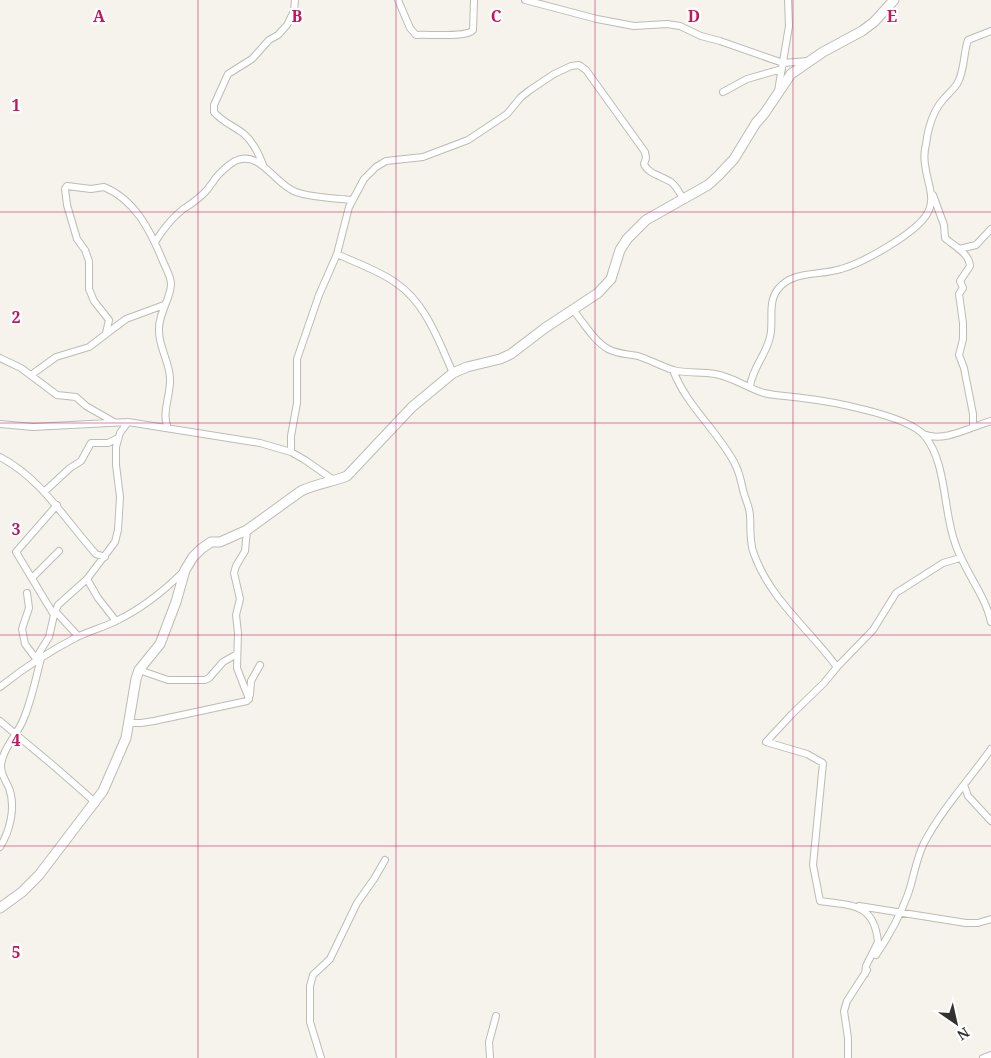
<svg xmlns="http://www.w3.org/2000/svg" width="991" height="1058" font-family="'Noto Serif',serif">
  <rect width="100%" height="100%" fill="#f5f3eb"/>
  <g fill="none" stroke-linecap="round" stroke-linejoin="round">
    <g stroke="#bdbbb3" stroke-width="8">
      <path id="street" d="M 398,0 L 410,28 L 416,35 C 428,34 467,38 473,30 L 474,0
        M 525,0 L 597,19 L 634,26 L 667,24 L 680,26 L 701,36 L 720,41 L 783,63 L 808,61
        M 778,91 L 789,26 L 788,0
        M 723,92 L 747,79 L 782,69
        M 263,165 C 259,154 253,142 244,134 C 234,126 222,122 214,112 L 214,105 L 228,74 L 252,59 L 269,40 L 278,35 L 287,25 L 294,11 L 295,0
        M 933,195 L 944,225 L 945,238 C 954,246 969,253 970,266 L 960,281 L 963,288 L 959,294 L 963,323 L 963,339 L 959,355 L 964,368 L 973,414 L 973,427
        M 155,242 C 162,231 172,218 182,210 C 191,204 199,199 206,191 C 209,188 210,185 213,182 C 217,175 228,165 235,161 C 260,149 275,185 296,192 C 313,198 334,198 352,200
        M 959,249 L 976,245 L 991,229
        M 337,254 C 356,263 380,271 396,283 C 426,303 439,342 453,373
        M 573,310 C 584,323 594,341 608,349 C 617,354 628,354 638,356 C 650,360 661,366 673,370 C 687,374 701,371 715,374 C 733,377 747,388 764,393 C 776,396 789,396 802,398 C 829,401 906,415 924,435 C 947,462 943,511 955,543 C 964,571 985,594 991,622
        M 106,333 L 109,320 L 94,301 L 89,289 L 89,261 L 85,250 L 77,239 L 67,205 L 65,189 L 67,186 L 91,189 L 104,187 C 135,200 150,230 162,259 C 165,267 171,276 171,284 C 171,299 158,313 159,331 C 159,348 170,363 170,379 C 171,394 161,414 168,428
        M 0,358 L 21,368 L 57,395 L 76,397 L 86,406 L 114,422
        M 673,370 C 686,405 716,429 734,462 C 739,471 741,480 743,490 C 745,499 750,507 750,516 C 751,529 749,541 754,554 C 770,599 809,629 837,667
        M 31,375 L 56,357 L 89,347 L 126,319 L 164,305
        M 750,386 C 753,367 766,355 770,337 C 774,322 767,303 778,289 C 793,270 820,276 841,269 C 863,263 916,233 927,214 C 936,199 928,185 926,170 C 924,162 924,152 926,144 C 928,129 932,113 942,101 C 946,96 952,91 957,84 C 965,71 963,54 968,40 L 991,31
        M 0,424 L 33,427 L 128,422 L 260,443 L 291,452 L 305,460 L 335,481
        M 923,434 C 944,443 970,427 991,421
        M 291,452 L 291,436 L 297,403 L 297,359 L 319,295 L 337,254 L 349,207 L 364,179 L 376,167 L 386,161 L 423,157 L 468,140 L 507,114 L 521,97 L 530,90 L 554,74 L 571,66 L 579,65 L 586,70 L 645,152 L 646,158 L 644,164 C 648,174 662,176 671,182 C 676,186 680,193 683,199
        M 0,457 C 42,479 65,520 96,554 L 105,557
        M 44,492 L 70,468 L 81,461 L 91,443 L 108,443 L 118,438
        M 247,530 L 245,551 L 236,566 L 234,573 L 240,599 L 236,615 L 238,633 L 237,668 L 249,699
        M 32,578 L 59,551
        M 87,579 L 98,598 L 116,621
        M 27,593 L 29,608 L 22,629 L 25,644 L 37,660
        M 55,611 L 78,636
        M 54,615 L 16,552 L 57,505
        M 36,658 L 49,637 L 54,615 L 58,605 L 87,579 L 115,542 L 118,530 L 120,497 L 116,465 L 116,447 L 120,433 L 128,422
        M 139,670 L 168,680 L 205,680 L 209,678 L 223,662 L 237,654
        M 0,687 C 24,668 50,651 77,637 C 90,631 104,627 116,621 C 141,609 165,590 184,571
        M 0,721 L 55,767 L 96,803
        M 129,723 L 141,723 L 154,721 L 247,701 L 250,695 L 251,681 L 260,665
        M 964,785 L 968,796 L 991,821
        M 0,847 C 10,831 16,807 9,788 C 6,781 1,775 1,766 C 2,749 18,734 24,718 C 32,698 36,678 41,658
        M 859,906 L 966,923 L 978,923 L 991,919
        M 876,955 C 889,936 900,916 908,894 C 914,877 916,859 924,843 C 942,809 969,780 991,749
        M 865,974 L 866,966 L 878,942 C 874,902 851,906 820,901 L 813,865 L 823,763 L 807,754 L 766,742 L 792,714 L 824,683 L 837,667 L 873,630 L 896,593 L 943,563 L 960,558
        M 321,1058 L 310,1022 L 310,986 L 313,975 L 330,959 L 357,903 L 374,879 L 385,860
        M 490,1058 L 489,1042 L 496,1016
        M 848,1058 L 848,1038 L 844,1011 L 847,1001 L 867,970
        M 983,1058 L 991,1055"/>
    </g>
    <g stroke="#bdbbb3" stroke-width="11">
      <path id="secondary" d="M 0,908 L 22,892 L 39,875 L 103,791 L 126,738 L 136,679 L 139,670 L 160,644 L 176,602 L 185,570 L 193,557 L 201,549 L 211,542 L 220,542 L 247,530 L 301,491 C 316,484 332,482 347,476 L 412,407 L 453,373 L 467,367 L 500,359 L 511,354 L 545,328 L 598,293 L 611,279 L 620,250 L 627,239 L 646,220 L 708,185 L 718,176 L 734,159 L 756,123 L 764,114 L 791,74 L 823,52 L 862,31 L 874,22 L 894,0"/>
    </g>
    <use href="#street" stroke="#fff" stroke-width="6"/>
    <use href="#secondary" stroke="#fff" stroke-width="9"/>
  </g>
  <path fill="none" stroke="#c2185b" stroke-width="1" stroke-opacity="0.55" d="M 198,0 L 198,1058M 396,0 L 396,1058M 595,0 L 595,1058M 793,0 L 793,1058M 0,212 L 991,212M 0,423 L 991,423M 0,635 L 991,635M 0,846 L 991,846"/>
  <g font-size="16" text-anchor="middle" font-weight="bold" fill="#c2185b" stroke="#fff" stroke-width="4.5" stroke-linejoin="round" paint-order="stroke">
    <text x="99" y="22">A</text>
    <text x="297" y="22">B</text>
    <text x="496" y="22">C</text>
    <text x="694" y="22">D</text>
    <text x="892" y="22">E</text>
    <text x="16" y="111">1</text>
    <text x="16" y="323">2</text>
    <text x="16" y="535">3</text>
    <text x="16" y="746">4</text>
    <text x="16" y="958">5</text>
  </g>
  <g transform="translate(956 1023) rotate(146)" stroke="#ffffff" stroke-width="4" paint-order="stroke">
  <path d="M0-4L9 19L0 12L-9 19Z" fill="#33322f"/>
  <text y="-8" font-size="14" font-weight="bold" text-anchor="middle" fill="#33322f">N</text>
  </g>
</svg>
* * *
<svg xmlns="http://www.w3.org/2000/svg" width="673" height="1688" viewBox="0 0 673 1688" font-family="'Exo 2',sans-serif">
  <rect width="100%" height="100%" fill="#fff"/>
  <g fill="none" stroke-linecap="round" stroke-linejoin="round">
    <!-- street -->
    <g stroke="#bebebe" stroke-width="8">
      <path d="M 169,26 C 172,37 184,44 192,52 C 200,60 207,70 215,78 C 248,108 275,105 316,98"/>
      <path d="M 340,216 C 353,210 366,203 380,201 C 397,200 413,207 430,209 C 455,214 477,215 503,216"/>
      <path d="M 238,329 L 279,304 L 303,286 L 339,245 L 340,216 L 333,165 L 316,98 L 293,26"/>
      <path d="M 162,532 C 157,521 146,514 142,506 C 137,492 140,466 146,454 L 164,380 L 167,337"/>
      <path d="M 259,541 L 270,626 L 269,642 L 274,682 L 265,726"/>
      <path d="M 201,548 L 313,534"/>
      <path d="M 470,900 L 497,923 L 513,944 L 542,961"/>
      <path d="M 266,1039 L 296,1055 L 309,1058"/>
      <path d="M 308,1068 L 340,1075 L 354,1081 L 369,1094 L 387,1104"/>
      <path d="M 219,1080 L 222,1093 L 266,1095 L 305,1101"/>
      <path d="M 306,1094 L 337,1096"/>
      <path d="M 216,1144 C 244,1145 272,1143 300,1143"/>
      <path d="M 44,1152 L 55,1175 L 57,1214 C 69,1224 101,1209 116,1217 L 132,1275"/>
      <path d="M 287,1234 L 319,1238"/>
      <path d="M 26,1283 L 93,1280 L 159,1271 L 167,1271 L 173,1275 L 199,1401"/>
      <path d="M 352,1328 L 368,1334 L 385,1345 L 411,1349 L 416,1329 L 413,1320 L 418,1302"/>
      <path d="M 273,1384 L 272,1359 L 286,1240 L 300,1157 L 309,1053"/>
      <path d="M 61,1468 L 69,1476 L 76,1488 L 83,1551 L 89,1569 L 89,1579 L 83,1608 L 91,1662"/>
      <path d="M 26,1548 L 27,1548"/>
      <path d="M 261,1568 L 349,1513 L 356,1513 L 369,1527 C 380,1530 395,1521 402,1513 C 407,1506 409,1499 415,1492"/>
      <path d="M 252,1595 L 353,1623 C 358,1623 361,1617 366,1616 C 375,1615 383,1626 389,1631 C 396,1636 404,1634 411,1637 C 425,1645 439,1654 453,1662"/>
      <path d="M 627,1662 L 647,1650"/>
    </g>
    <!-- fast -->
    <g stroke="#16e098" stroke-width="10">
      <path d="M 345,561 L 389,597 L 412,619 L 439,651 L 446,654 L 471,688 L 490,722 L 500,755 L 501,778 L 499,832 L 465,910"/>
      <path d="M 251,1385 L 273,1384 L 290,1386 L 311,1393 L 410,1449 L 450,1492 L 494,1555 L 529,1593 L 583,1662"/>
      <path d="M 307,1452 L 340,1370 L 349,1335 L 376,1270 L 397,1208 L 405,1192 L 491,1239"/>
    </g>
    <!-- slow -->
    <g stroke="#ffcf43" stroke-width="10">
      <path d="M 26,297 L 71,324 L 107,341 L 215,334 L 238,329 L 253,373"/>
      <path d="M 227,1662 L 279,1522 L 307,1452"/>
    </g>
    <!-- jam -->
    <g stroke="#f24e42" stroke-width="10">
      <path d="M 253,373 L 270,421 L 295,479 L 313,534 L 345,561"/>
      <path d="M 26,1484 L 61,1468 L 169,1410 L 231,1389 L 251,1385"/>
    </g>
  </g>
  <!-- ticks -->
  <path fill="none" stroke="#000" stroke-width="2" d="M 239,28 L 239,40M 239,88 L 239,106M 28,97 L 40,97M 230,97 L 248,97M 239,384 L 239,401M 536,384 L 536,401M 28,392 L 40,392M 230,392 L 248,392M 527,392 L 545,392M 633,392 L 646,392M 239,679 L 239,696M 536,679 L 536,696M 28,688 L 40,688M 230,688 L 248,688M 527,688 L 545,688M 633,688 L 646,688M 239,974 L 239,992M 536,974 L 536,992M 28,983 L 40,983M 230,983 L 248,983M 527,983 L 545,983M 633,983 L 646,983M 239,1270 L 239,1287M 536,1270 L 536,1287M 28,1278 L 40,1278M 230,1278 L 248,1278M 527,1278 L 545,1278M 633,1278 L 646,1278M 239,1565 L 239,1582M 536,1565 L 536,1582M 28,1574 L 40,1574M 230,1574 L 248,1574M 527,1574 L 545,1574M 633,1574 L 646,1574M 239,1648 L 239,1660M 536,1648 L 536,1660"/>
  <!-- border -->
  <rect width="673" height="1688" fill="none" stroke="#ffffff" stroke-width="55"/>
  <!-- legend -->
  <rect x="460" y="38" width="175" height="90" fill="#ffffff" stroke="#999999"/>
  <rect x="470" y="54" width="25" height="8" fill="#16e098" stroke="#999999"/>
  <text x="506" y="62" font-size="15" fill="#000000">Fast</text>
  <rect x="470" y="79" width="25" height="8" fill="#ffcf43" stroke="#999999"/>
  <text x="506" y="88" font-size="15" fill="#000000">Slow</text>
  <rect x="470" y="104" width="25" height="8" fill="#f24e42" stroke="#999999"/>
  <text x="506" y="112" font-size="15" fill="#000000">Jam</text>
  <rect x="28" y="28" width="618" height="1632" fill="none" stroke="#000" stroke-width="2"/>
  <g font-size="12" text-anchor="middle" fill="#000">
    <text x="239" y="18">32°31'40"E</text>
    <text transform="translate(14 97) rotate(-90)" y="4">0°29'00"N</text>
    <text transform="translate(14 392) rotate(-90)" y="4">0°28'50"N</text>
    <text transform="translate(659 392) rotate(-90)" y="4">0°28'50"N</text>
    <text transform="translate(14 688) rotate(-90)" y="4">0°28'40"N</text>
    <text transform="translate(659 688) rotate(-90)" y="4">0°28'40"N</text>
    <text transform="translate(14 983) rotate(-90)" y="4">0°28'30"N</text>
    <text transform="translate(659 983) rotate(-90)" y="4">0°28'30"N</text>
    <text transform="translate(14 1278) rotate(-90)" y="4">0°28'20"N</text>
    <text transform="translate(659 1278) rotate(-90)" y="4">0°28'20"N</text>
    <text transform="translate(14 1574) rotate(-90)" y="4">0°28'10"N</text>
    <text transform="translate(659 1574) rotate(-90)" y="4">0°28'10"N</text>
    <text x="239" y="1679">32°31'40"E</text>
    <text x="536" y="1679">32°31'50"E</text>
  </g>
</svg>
* * *
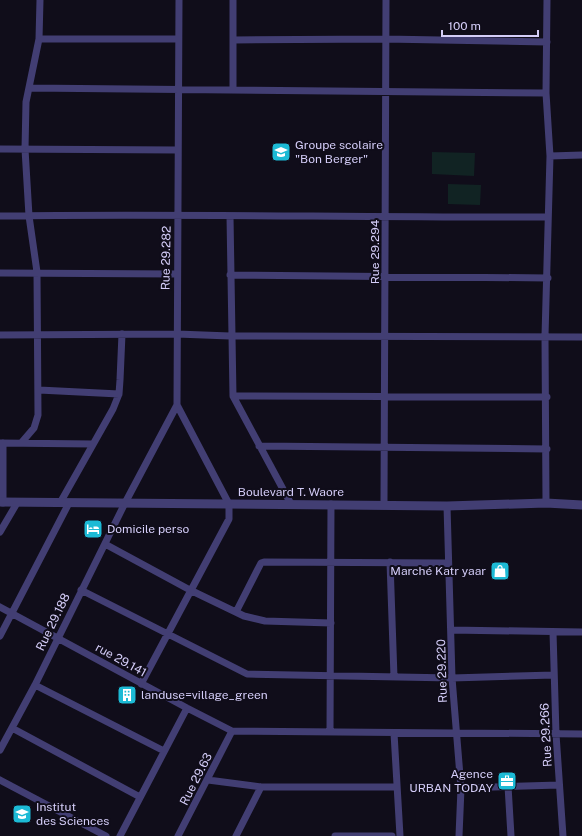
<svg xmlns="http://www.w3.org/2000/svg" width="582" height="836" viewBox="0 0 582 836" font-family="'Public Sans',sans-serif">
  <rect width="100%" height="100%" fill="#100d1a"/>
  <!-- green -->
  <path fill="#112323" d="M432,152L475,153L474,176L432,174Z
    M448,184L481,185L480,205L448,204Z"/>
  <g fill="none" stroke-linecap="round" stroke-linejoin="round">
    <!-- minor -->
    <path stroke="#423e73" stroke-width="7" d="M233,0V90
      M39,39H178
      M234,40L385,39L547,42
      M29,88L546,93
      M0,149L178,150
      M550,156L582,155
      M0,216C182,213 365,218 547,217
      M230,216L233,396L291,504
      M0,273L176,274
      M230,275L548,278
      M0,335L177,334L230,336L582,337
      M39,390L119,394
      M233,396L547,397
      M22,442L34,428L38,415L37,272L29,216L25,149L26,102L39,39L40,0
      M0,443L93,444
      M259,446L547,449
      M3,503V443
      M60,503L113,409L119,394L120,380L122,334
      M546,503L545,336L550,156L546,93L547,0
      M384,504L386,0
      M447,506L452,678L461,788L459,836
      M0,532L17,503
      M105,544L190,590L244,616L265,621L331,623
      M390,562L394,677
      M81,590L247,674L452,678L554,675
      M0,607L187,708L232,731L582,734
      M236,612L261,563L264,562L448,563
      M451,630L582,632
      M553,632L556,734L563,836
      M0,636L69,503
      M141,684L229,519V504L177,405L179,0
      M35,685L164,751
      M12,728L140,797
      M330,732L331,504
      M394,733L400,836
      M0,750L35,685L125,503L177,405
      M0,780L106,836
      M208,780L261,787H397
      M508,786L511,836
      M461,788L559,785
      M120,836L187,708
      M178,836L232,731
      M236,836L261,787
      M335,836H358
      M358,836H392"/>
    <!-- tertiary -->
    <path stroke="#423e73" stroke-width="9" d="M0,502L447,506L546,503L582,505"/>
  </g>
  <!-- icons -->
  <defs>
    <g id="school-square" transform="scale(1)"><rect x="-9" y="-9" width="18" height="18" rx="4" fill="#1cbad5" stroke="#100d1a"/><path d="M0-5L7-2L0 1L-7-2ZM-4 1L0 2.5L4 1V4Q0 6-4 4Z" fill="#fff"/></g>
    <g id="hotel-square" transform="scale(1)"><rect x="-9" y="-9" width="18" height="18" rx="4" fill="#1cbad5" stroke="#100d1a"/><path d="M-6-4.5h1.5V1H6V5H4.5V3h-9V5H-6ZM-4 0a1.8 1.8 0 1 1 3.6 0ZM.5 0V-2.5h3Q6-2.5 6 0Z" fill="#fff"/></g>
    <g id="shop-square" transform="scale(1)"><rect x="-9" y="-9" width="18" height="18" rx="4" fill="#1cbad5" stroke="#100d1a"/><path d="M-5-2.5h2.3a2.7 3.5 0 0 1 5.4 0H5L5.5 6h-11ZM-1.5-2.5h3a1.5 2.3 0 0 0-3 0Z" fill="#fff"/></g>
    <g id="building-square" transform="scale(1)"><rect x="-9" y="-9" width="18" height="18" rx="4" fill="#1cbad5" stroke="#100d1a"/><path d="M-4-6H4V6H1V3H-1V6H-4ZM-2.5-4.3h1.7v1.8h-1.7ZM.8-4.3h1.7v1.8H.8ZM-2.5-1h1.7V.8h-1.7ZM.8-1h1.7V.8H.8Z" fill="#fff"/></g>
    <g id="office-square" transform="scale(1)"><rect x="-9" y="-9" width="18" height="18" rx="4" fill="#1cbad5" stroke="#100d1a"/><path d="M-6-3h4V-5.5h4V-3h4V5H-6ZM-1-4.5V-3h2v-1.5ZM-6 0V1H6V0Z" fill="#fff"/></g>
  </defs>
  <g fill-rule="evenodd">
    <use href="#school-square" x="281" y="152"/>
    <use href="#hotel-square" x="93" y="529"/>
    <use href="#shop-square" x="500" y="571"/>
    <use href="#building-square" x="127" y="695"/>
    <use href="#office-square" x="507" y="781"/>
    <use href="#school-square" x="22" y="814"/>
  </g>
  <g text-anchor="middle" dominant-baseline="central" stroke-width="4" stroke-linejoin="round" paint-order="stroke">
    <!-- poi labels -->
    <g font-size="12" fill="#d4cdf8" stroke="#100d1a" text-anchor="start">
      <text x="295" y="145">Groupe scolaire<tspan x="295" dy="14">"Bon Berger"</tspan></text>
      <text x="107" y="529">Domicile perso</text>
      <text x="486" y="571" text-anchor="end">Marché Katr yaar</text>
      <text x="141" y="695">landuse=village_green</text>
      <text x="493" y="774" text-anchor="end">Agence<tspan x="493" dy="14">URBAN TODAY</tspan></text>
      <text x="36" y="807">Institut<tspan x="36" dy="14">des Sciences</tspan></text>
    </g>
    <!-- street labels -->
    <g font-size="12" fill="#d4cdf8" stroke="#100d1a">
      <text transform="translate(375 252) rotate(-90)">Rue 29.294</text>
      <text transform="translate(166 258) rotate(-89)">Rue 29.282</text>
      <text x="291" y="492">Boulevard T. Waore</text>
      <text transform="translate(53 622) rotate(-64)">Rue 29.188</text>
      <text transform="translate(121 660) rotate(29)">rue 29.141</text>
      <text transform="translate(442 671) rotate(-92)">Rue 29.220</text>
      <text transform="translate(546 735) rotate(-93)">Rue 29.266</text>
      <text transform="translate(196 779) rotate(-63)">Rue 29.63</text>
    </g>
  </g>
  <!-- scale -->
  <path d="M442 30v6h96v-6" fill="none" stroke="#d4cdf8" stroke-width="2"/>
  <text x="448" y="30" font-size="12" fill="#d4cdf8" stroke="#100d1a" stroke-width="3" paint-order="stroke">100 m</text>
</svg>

■ YOUR TASK
From the listing above, repeat exactly the lines starting at the line that includes "<!-- green -->" and ending at the line that includes "M546,503L545,336L550,156L546,93L547,0", with nothing outside that span.

■ OUTPUT FOR THIS TASK
  <!-- green -->
  <path fill="#112323" d="M432,152L475,153L474,176L432,174Z
    M448,184L481,185L480,205L448,204Z"/>
  <g fill="none" stroke-linecap="round" stroke-linejoin="round">
    <!-- minor -->
    <path stroke="#423e73" stroke-width="7" d="M233,0V90
      M39,39H178
      M234,40L385,39L547,42
      M29,88L546,93
      M0,149L178,150
      M550,156L582,155
      M0,216C182,213 365,218 547,217
      M230,216L233,396L291,504
      M0,273L176,274
      M230,275L548,278
      M0,335L177,334L230,336L582,337
      M39,390L119,394
      M233,396L547,397
      M22,442L34,428L38,415L37,272L29,216L25,149L26,102L39,39L40,0
      M0,443L93,444
      M259,446L547,449
      M3,503V443
      M60,503L113,409L119,394L120,380L122,334
      M546,503L545,336L550,156L546,93L547,0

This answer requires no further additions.